Kenneth Espinoza on Tuesday sued Lt. Henry Trujillo and other members of the Las Animas County Sheriff’s Office, alleging deputies acted excessively violent toward him even though he wasn’t suspected of a crime when they contacted him and he tried to comply with their orders.
“There was no real or apparent threat to the officers,” the lawsuit states. “Both defendants escalated and caused this situation, acted violently and unlawfully, and then wrote minimized and falsified statements as to what occurred during the encounter with Mr. Espinoza.”
The Nov. 29 incident brought to light Trujillo’s criminal history and the five civil protection orders requested against him. Trujillo has worked at the southern Colorado sheriff’s office intermittently since 2001 and is the third in command at the agency.
The incident began when Deputy Mikhail Noel stopped Espinoza’s son for following him too closely. Espinoza had been following his son because they were going to the same place and stopped when his son was pulled over, the federal lawsuit states.
Trujillo approached Espinoza as he sat in his car and told him to leave.
“I don’t need to do anything, I’m on a public street,” Espinoza said, body camera footage of the incident shows.
After Noel joined the two men, Trujillo walked away and Espinoza put his truck into reverse to drive away. Both deputies started yelling at him to stop and to get out of the truck. Espinoza stopped the truck and the deputies grabbed his arm through the driver’s window, pulling it backward while simultaneously telling him to get out of the car, the lawsuit states.
“Don’t pull away from me, you’re going to get lit up,” Trujillo said.
Trujillo pulled Espinoza from the truck and told him he was under arrest, to which Espinoza said “OK,” that he was going peacefully and asked the deputies to “settle down.”
“You do what you’re told, OK?” Trujillo said.
The deputies walked Espinoza to a police SUV and told him to get inside, but Espinoza said he couldn’t because the deputies were grabbing at him. Trujillo then shot Espinoza with a Taser cartridge, striking him in the face and chest before slamming the door on Espinoza’s leg.
Trujillo re-opened the door and told Espinoza to step out so they could find his identification. When Espinoza didn’t immediately comply, Trujillo and other officers ripped him from the car and onto the snow-covered ground.

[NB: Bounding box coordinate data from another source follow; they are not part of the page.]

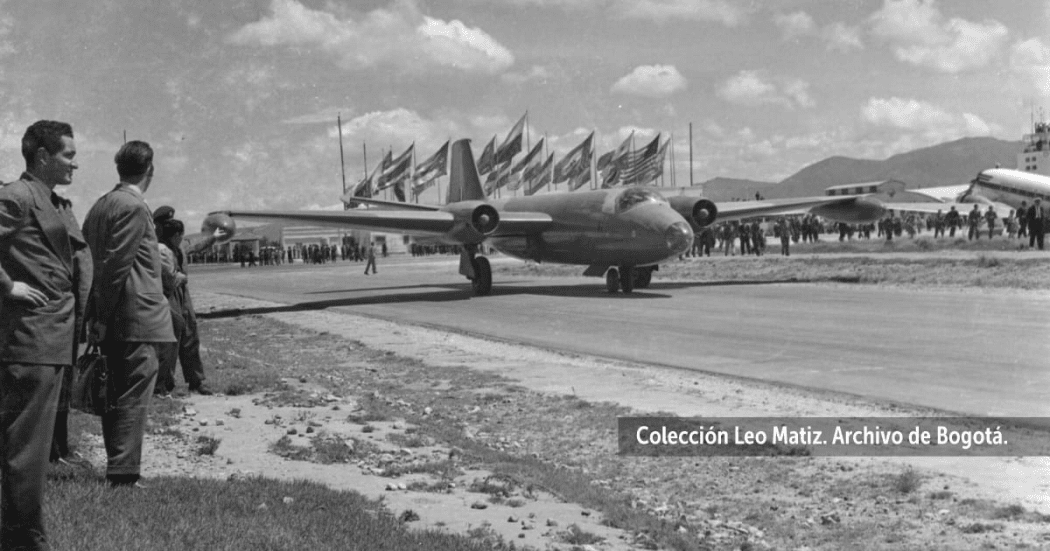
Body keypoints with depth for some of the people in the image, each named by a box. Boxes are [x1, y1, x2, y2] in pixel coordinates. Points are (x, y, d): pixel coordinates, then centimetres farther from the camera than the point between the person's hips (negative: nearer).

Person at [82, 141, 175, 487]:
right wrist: (103, 316, -11)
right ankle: (123, 476, -3)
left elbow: (95, 261, 15)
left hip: (112, 323, 9)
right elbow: (115, 266, -17)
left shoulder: (100, 205, 15)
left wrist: (97, 316, 14)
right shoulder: (134, 207, -13)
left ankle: (116, 469, 22)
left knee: (116, 397, 14)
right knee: (133, 398, -5)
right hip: (137, 319, -9)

“Jesus, I thought you guys were (expletive) good, man,” Espinoza said as four deputies surrounded him and shoved him against the police SUV to pat him down.
Espinoza faced several charges in connection to the incident, but prosecutors later dropped all the charges. The arrest cost him financially and mentally, the lawsuit states. He paid a retainer for a defense attorney, to have his truck released from impound and repaired and to bond out of jail. He spent a day in jail and is still undergoing therapy.

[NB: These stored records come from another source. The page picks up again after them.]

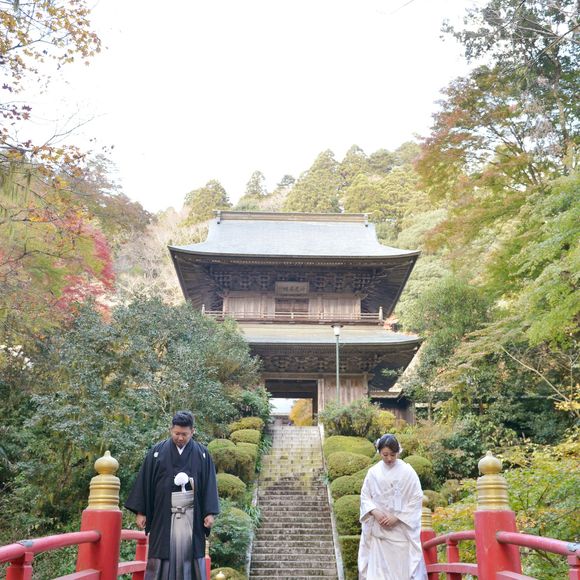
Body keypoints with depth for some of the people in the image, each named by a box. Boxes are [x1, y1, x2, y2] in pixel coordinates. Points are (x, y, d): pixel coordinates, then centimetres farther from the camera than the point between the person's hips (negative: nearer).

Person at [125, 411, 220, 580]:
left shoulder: (202, 454, 4)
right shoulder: (157, 452, 2)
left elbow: (209, 484, 4)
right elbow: (144, 482, 3)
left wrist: (210, 512, -4)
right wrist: (140, 512, 0)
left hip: (191, 516, 0)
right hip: (164, 515, 0)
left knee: (189, 556, 0)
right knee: (163, 556, -2)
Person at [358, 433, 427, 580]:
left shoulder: (407, 471, -4)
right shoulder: (373, 472, 4)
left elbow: (416, 499, -4)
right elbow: (365, 496, 8)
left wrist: (397, 517, -11)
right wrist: (375, 512, -10)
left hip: (401, 529, -2)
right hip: (378, 529, 2)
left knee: (402, 566, -4)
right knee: (378, 566, 0)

Trujillo has been convicted of several criminal charges between 1997 and 2009 in Las Animas County, including displaying a weapon, harassment and fighting in public.

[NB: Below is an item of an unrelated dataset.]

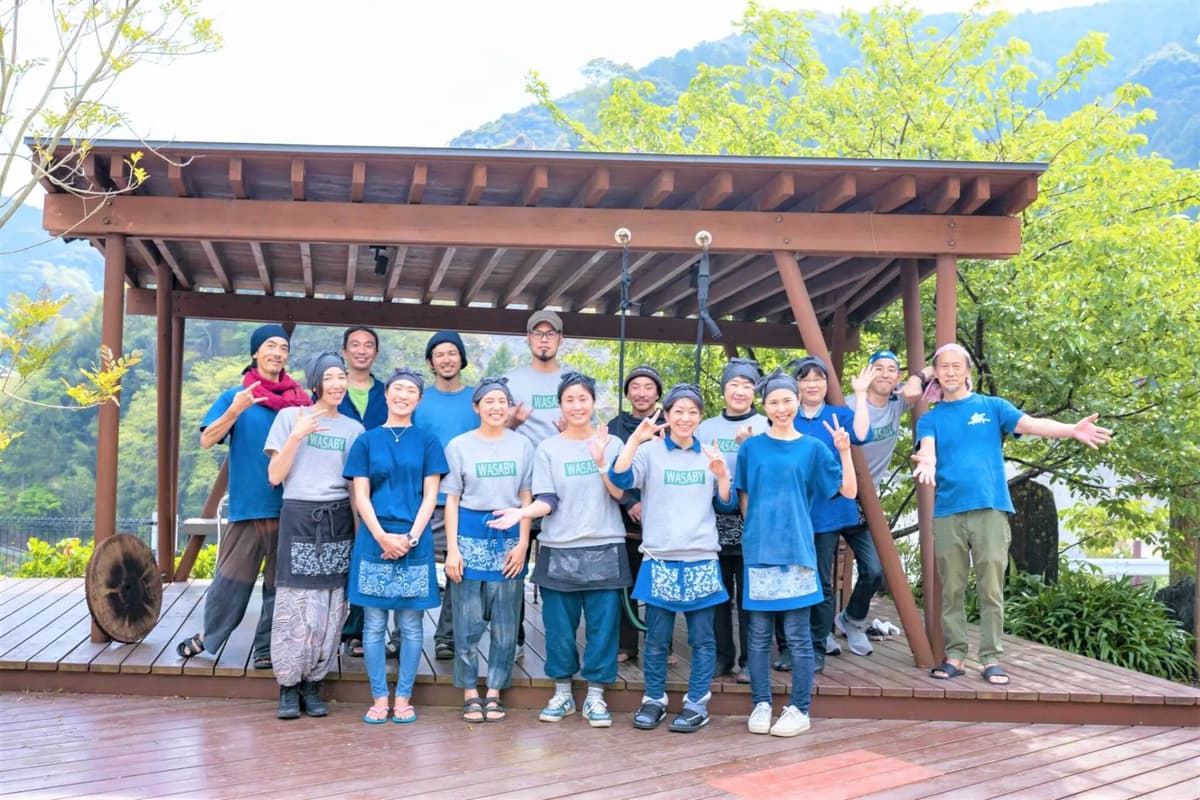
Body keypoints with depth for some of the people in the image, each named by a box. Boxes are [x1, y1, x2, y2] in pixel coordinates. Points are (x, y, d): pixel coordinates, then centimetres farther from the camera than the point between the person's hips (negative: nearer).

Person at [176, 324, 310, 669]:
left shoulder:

He was also the subject of several restraining orders. One of the applications for a civil protection order alleged Trujillo threatened to shoot a man he was arresting. Another from a former romantic partner alleged he refused to let her leave the house or use the phone after she tried to break up with him.
Trujillo worked for the Las Animas County Sheriff’s Office in four stints: 2001-2002, 2005-2009, 2010-2016, 2017-present. He left in 2002 to work for Trinidad police and resigned the other two times he departed, according to the lawsuit.
Other documents allege Trujillo pursued his own brother in a car chase for erratic driving and pulled him from the car. His brother is paralyzed from the waist down and uses a wheelchair, court documents show.
Twelve days before arresting Espinoza, the county settled a different federal lawsuit alleging Trujillo and Noel used excessive force when they forcibly arrested a deaf woman in a hospital, where she was recovering from a suicide attempt. The deputies had been called to the hospital not for an alleged crime but to transport her to treatment.